■ Available records
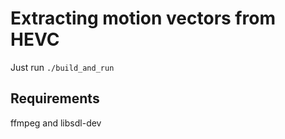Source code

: # Extracting motion vectors from HEVC

Just run
`./build_and_run`


## Requirements
ffmpeg and libsdl-dev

■ Required action
When copying the records, reproduce every entry exactly and omit all pictures.

■ Response to this task
Source code

: # Extracting motion vectors from HEVC

Just run
`./build_and_run`


## Requirements
ffmpeg and libsdl-dev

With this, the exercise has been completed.